In 2018, the Scene dubbed District 1 “The District That Can’t Keep a Representative.”

The district, Metro’s largest, includes Joelton, Beaman Park and part of Bordeaux, spanning a large swath of the northwestern part of Davidson County. Starting in 2015, the district was represented by: Loniel Greene, who resigned a few months after he was elected; fill-in At-Large Councilmember Sharon Hurt; Nick Leonardo, who won a special election but resigned the next year when he was appointed to a judgeship; fill-in At-Large Councilmember (now Mayor) John Cooper; and finally Jonathan Hall, who won a 2018 special election followed by a full four-year term the next year.

Hall, facing a six-figure fine for campaign finance violations, is not running for reelection. Those aiming to succeed him — Ruby Baker, Sean Dailey, Rob Harris, Joy Kimbrough and Timothy Thompson — mostly think that’s a good thing for District 1.

Dailey, who does workforce development and analysis in the construction industry, calls Hall’s tenure “a dereliction.” Harris, a procurement officer for the state’s DeBerry Special Needs Facility, stresses that he does not want to disparage Hall but says the incumbent’s tenure has lacked accessibility, transparency, accountability and communication, all things he says he will bring to the district.

“I really hoped that Jonathan would be the answer,” Harris says.

Baker, a longtime neighborhood association leader in Bordeaux Hills who previously ran for the seat in 2015 and 2018, says, “The community wants someone committed, dedicated and stable,” referencing her decades of work for the state.

District 1 is unique among the city’s 35, with its ample open space and remaining rural areas, plus a large Black population and a history of producing political leaders from that community. Residents in the area, the candidates say, are wary about development, in part because of “the way we get dumped on, literally and figuratively,” according to Kimbrough, alluding to unsavory industrial and waste projects that have been sited or proposed in the district.

Dailey says the next councilmember should treat the district’s natural beauty and open space as a feature. “My vision for District 1 would be to realize those assets and develop them while conserving them,” he says. “If you don’t recognize them as an asset, when this sprawl starts to happen in District 1 as it has in other neighborhoods, you’re going to lose the very thing that makes District 1 great.

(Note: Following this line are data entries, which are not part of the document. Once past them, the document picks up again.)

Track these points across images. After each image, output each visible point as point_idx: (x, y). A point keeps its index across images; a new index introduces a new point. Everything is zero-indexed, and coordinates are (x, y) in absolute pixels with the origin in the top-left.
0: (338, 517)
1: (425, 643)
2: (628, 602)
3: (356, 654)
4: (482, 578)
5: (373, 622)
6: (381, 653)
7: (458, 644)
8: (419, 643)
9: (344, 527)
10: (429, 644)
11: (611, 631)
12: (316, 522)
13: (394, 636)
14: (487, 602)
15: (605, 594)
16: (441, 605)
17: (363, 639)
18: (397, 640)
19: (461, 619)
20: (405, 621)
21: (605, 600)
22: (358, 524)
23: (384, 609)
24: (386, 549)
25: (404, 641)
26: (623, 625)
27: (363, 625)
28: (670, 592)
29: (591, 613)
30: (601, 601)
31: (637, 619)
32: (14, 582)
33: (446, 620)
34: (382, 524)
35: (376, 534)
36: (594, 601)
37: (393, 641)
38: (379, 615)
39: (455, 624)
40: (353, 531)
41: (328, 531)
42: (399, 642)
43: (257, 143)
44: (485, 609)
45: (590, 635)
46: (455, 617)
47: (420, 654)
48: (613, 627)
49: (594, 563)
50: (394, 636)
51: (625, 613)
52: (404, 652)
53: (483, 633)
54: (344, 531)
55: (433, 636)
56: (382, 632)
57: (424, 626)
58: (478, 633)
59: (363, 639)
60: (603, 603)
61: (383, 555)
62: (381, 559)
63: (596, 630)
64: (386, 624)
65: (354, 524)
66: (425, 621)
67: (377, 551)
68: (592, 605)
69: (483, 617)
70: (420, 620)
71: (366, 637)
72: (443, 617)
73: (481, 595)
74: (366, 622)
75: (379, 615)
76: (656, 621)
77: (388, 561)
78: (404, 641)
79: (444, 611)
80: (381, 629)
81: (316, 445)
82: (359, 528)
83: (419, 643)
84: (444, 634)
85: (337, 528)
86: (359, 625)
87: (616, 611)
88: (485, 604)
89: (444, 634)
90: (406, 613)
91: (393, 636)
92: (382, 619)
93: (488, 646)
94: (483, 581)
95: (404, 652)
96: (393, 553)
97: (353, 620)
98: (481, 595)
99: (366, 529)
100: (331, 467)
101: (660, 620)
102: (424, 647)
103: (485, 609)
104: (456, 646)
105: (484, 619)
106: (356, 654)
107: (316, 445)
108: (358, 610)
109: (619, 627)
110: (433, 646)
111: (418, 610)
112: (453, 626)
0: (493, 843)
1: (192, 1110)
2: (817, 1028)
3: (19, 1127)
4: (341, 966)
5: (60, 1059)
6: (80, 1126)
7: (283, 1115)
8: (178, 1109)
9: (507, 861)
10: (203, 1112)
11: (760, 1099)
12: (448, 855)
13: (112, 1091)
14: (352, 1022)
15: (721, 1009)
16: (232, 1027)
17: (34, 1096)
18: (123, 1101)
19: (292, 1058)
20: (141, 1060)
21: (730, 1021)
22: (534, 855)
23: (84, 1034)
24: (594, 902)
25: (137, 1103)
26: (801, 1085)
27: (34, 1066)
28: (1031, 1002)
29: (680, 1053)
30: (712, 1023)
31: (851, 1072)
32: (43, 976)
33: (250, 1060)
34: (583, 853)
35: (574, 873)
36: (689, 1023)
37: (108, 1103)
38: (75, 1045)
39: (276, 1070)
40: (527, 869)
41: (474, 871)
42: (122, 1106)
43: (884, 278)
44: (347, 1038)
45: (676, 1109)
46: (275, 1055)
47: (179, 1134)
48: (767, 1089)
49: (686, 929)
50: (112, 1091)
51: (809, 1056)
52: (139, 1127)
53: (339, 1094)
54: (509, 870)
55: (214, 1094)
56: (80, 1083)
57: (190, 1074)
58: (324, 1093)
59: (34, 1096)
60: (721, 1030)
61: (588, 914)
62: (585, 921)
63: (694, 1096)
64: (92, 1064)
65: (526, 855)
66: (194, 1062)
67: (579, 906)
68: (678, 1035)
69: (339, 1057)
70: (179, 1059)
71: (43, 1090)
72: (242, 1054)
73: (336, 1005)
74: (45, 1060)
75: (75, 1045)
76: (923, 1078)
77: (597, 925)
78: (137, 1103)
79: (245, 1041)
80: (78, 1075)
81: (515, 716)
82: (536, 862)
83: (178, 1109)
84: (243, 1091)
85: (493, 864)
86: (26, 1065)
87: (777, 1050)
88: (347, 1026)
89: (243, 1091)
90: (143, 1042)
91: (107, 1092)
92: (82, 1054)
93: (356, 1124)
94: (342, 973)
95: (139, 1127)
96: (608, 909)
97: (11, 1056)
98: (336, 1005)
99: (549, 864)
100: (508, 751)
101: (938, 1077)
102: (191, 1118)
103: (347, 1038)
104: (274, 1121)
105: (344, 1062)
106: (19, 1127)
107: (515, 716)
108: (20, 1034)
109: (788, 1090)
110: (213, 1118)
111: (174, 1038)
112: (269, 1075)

We have an opportunity to get it right and be one of the best districts in terms of conservation, in terms of being an affordable place for people to live.”

Kimbrough, who as an attorney has represented the families of Nashvillians killed by police officers, jumped in the race just a few days before the qualifying deadline. “It was truly the last minute,” she says. “I had been trying to recruit people to run. … I couldn’t really get anybody to do it. I saw one of [the other candidates] in a picture with a developer. It sparked something in me. It was that quick.”

Like the other candidates, Kimbrough says she does not oppose all development, but “it’s got to be smart growth.” She and Baker both contend that Hall ignored residents and negotiated with developers behind closed doors, something they say they would change.

But Harris, another contender, says his experience “in the backroom meetings” as Mayor John Cooper’s liaison to the Metro Council prior to this current job has helped prepare him to serve on the council. “I’ve seen how the sausage is made,” he says.

Harris is not explicitly running on Cooper’s legacy, though: “I don’t tie myself to Mayor Cooper. I tie myself to my work in the community.”

Harris wants to work on infrastructure in Joelton (a priority mentioned by Baker, too), bring new private- or public-sector tenants to a city-owned former hospital and assisted living campus in the district, and attract limited development to the district’s busiest corridors while limiting growth in other areas.

“The city has given us everything that they don’t want,” Harris says. “We can’t be the solution to everything.”